What cannot be contested is that the Mach-E GT lacks for pace. In a straight line, it is a rocket.  Flat out, Ford says it will accelerate from 0-100kmh in 3.7 seconds. It needs to be in Untamed Plus to be most rediculous, but even in Whisper mode if you hammer it, it will seem astoundingly rapid.

As much as it is larger and porkier, the GT is also a genuinely fun car to drive on a challenging road. The brakes are as stunningly effectively as you hope, given their provenance, but beyond that this car is dynamically well-sorted. The performance suspension keeps body lean well in check through corners, the steering has solid precision and is well-weighted and there's always plenty of grip. For an SUV weighing 2.2 tonnes, it is remarkably athletic.

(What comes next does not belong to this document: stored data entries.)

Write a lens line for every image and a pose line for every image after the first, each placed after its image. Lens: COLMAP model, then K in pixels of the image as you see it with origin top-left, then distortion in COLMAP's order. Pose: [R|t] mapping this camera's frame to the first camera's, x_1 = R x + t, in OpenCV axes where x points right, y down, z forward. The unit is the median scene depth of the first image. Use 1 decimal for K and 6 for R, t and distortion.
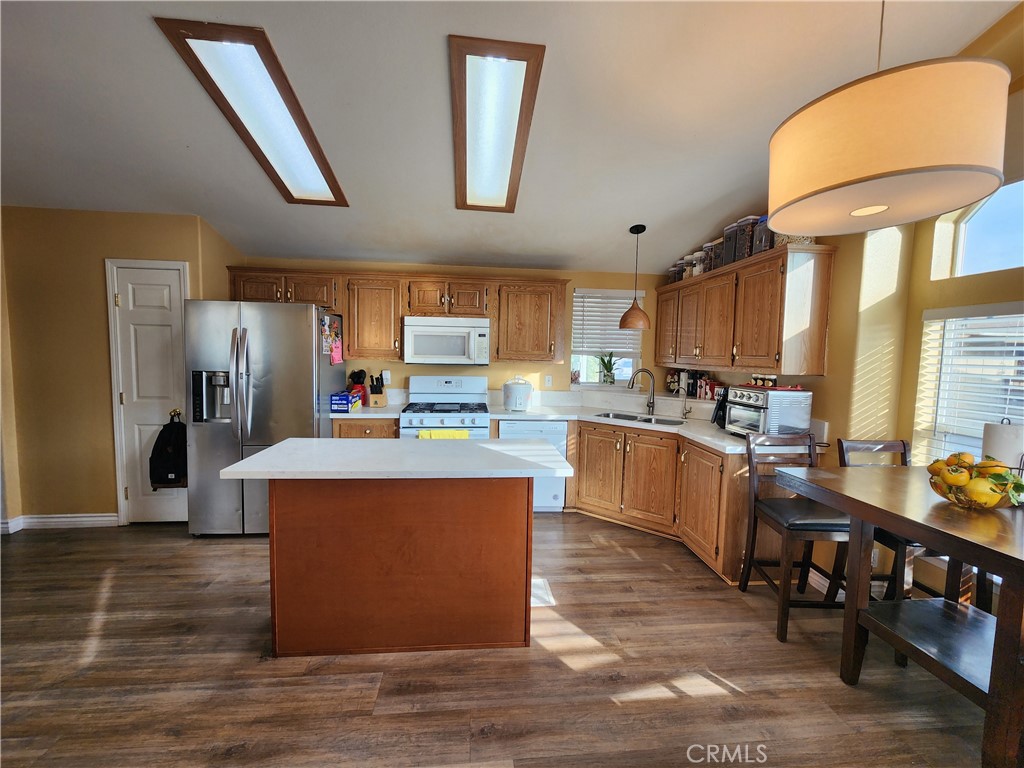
lens RADIAL K [[421.8, 0, 508.9], [0, 421.8, 386.1], [0, 0, 1]] dist [0.001663, -0.000004]
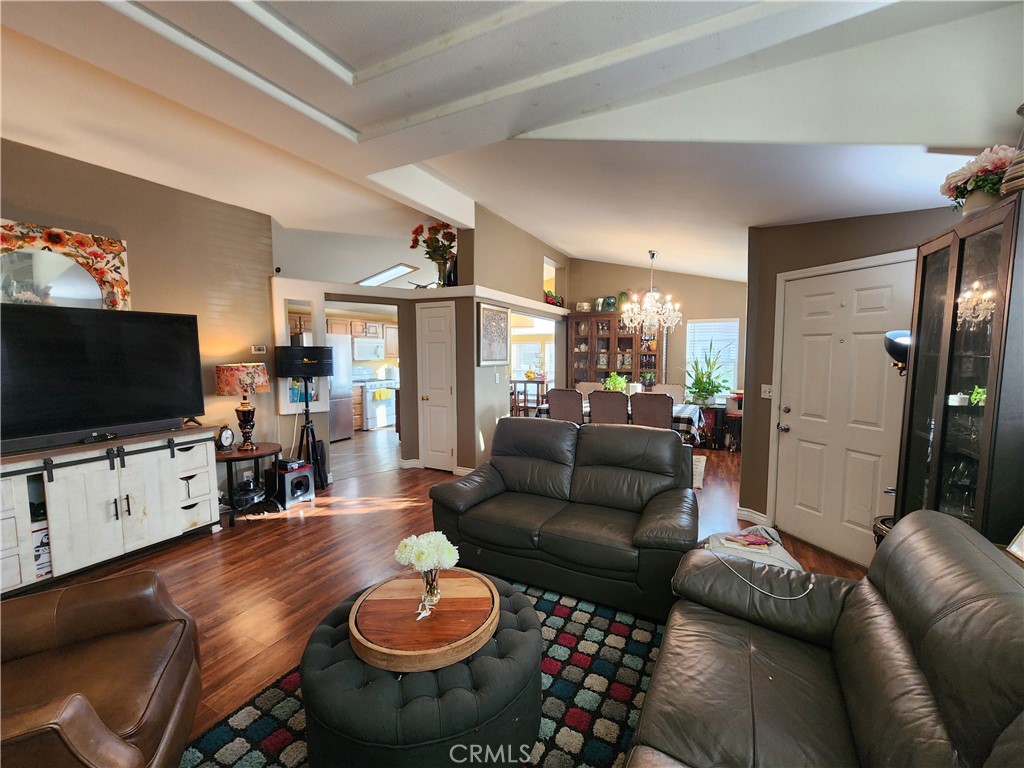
lens RADIAL K [[421.8, 0, 517.4], [0, 421.8, 387.2], [0, 0, 1]] dist [0.001663, -0.000004]
pose [[0.536727, -0.088849, 0.839065, -1.895907], [0.072550, 0.995617, 0.059018, 0.018240], [-0.840631, 0.029197, 0.540821, -0.971085]]
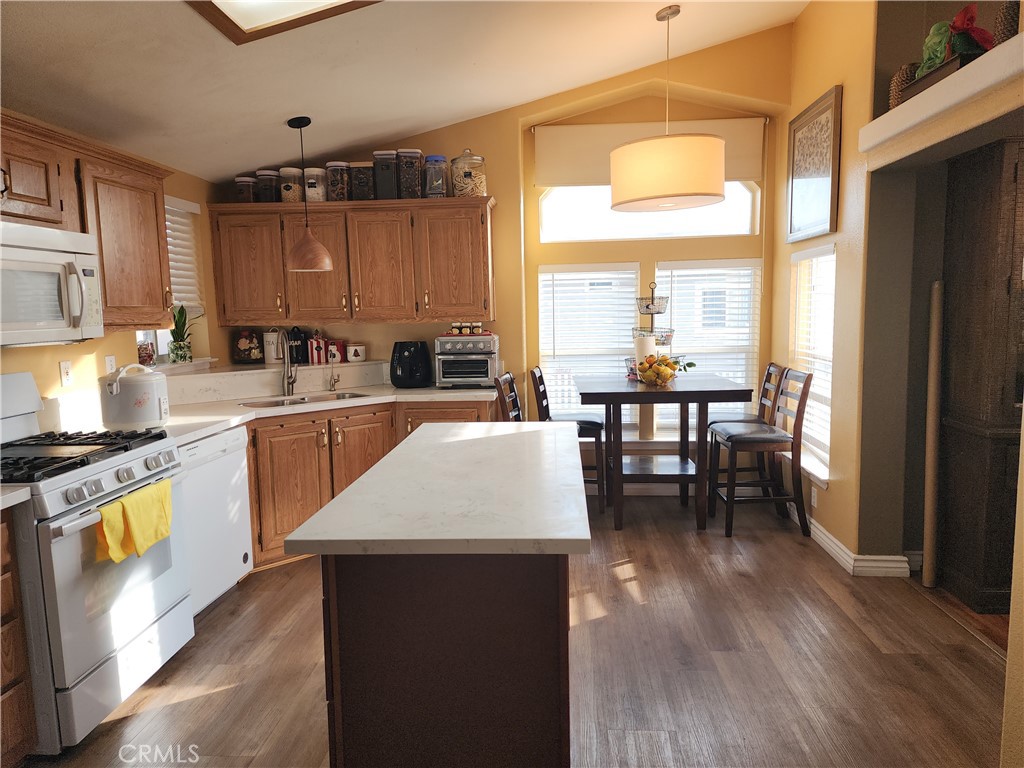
lens RADIAL K [[684.9, 0, 520.8], [0, 684.9, 389.3], [0, 0, 1]] dist [0.066465, -0.052966]
pose [[0.153675, -0.142047, 0.977858, -0.867207], [0.101915, 0.986614, 0.127302, -0.056558], [-0.982852, 0.080096, 0.166095, 0.539590]]
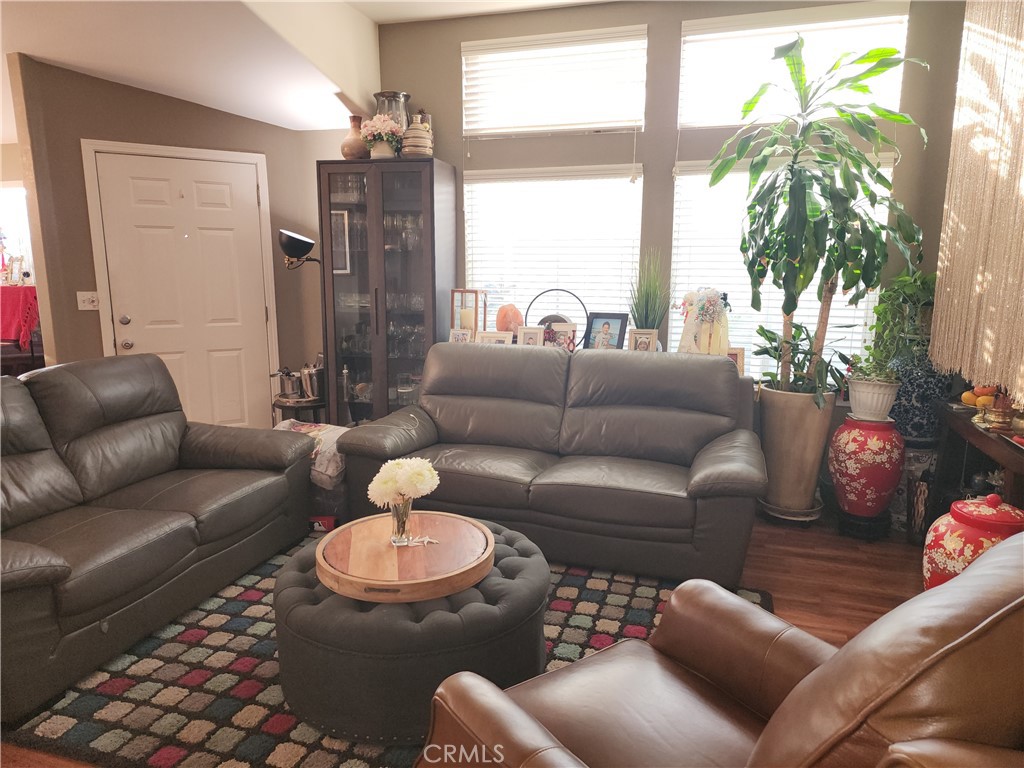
lens RADIAL K [[684.9, 0, 514.4], [0, 684.9, 382.0], [0, 0, 1]] dist [0.066465, -0.052966]
pose [[-0.923150, -0.085780, 0.374747, -1.889520], [0.011600, 0.968129, 0.250182, -0.034383], [-0.384264, 0.235302, -0.892734, 0.009092]]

What also makes it liveable is that the 'MagneRide' adaptive suspension works well; sure, there will be times when you can still tell this is a heavy car riding on 20-inch wheels and low-profile 245/45 Pirelli P-Zero tyres, but while firm - and a touch rumbly on coarse chip - it is overall nicely refined. That bodes well for it’s aptitude for long-distance driving; which is where almost all V8 Mustangs I have driven have proven wearisome.

Like many electrics, the Mach-E allows for a 'one-pedal' setting. I’d use it advisedly, as it which makes the accelerator feel stodgy and then slows the car dramatically the moment you ease off the power. 

The benefit of it eking a few more kilometres of range from the battery pack isn’t so pressing here, because the GT gets a generous-sized battery; a 98.7kWh extended-range unit lending 88kWh of usable capacity. Were WLTP conditions replicated, you’d get 500 kilometres’ range before you need to plug in. In the real world, expect to punch up 350-400kms. Not quite as good as some competitors, but a darn sight better than a V8. The battery also supports charge rates up to 150kW so you can replenish fairly quickly as well.

Overall impression? Patently, the Mach-E is not a Mustang in the classic sense, but it deserves to be part of the herd; the GT’s stampeding performance makes it all the worthy. 

Setting that aside, and considering it purely in its electric aptitudes, then it stands out as being a particularly solid effort. In terms of battery bang for buck, it delivers excellent value, no more so while you can harness this stallion for less than $100k.